Orange Chiffon with Cranberries
110g plain flour
10g corn flour
1/4 tsp baking powder
1/4 tsp salt
6 egg yolks
70g Corn oil
100g orange juice
zest of the oranges
20g dried cranberries, chopped finely
6 egg whites
1/4 tsp cream of tartar
110g caster sugar
1. Sift both flours, baking powder and salt together. Set aside.
2. Mix together cranberries, oil, zest and orange juice until well blended. (Do this before preparing other ingredients to give time for the cranberries to soak in some moisture). Add the yolks once other ingredients are prepared. Mix well before sifting in flour mixture and mix until combined. Set aside.
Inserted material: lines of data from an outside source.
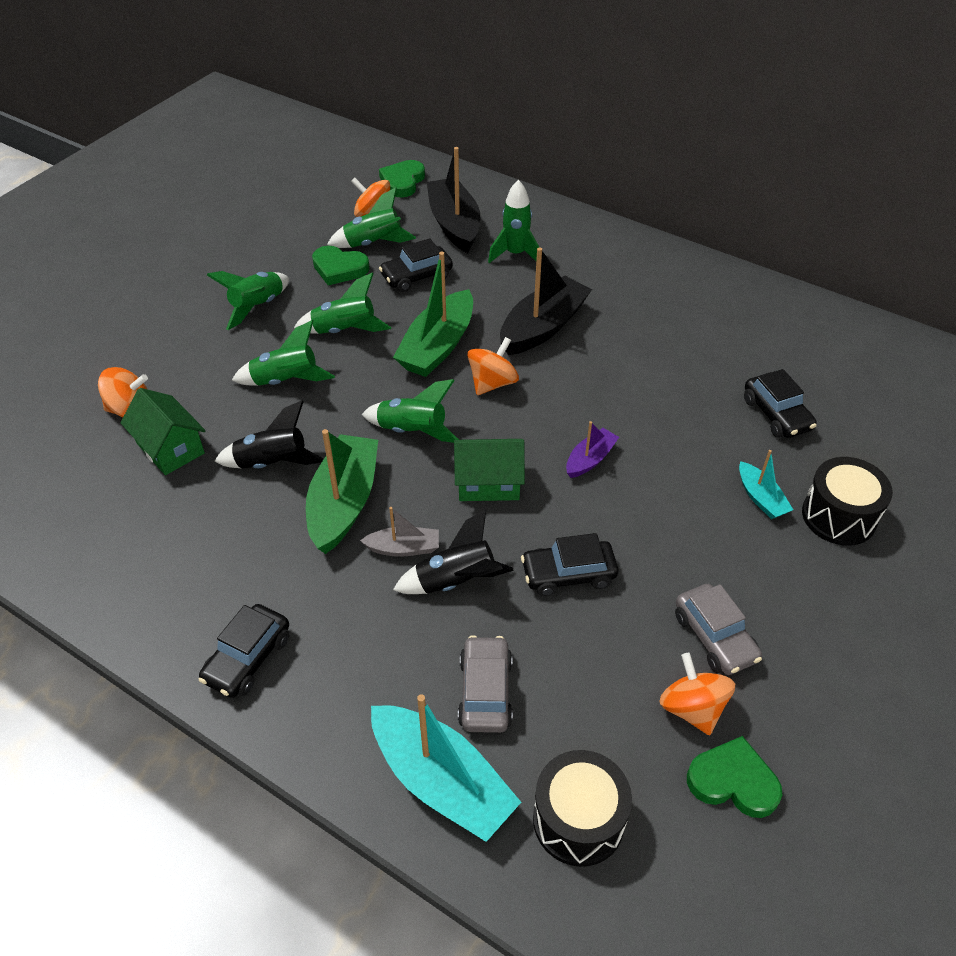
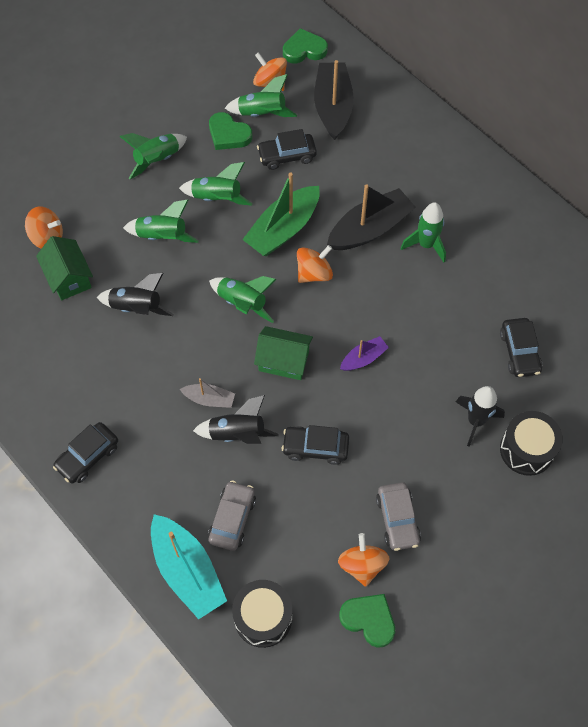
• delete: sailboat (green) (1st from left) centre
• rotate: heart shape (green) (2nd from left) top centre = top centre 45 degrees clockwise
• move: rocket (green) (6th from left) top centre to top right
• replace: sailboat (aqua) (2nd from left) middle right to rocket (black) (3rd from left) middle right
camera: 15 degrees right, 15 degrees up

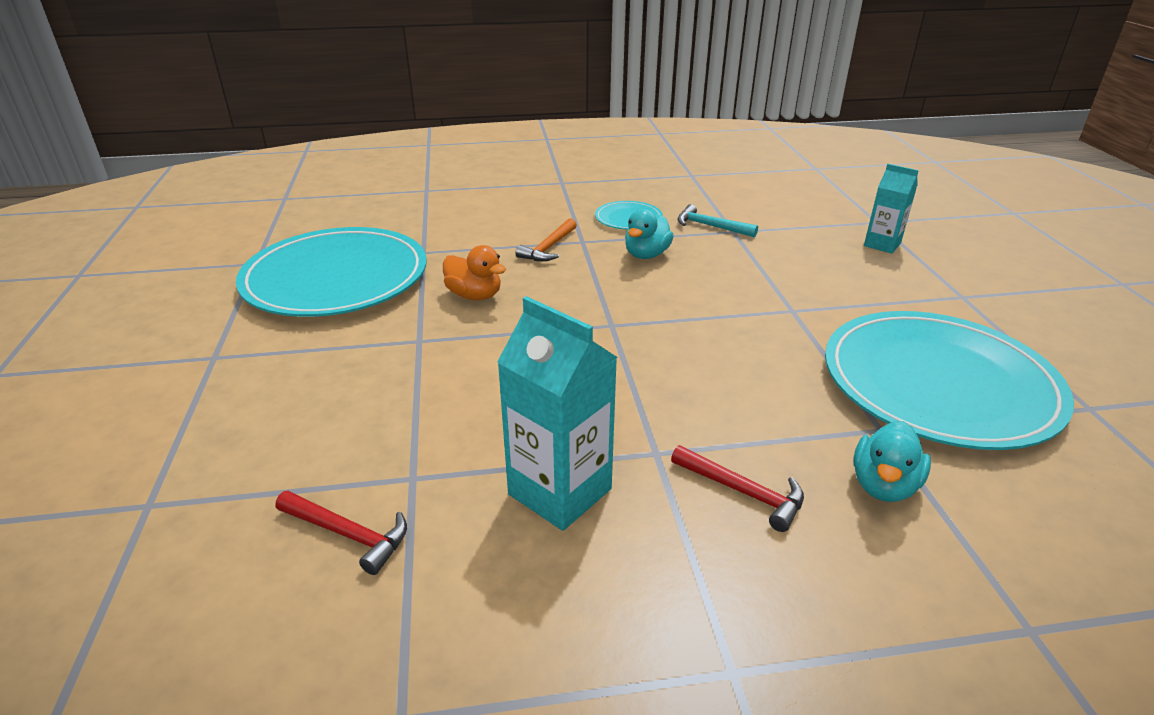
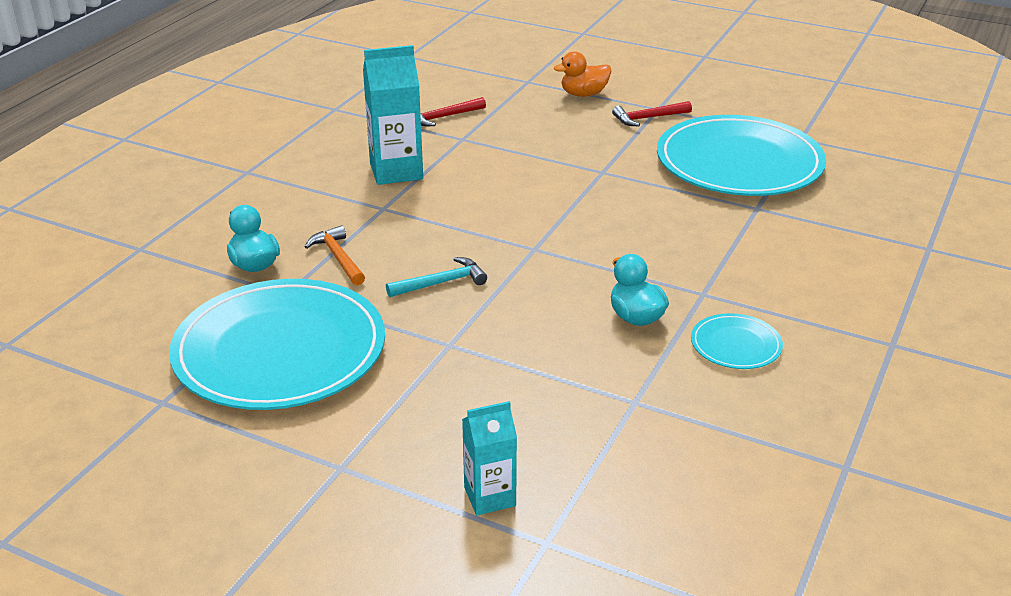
• move: duck (bright orange) centre to top centre
• move: hammer (bright orange) centre to middle left
• move: hammer (red) (2nd from left) bottom centre to top centre
• move: hammer (aqua) top centre to centre
camera: 125 degrees right, 0 degrees up

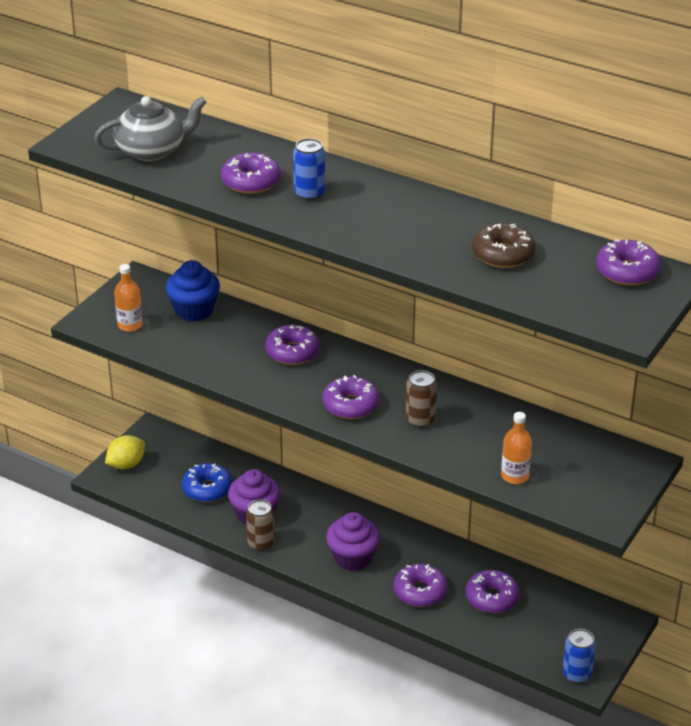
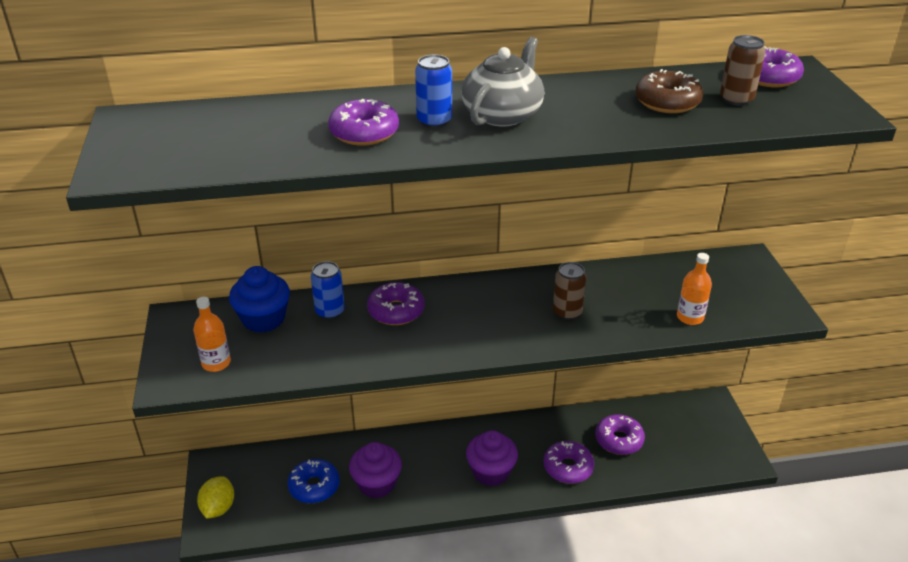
• move: teapot (ash-grey) top left to top centre
• move: soda can (brown) (1st from left in the first image) bottom centre to soda can (brown) (2nd from left) top right
• delete: glazed donut (royal purple) (3rd from left) centre
• move: soda can (cobalt) (2nd from left in the first image) bottom right to soda can (cobalt) (1st from left) centre
camera: 40 degrees left, 0 degrees up

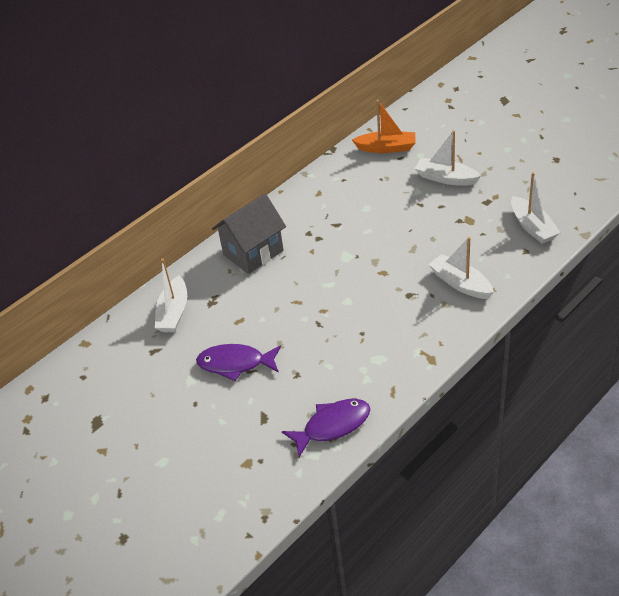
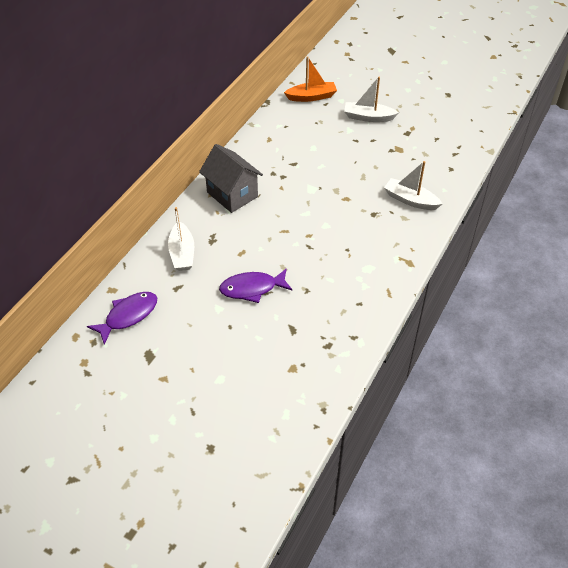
• rotate: cottage (ash-grey) centre = top centre 75 degrees counterclockwise
• move: fish figure (royal purple) (2nd from left in the first image) bottom centre to fish figure (royal purple) (1st from left) middle left
• delete: sailboat (pure white) (4th from left) middle right
camera: 20 degrees left, 5 degrees up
3. Beat egg whites until frothy, add in cream of tartar and beat until soft peaks form. Gradually add in sugar and beat to firm peaks.
4. Lighten the batter with 1/3 portion of the meringue using a hand whisk. Then add another 1/3 portion of the meringue and gently fold. Repeat with the remaining portion until fully incorporated.
5. Pour batter into an 8″ tube pan. You can use a 9″ pan if you have it as I have some leftover batter.
6. Bang the cake pan on the kitchen bench to remove large air bubbles.
7. Bake the cake at 160C for 70-80 minutes or until cake is done. After removing cake from the oven, Immediately invert to cool completely before unmoulding.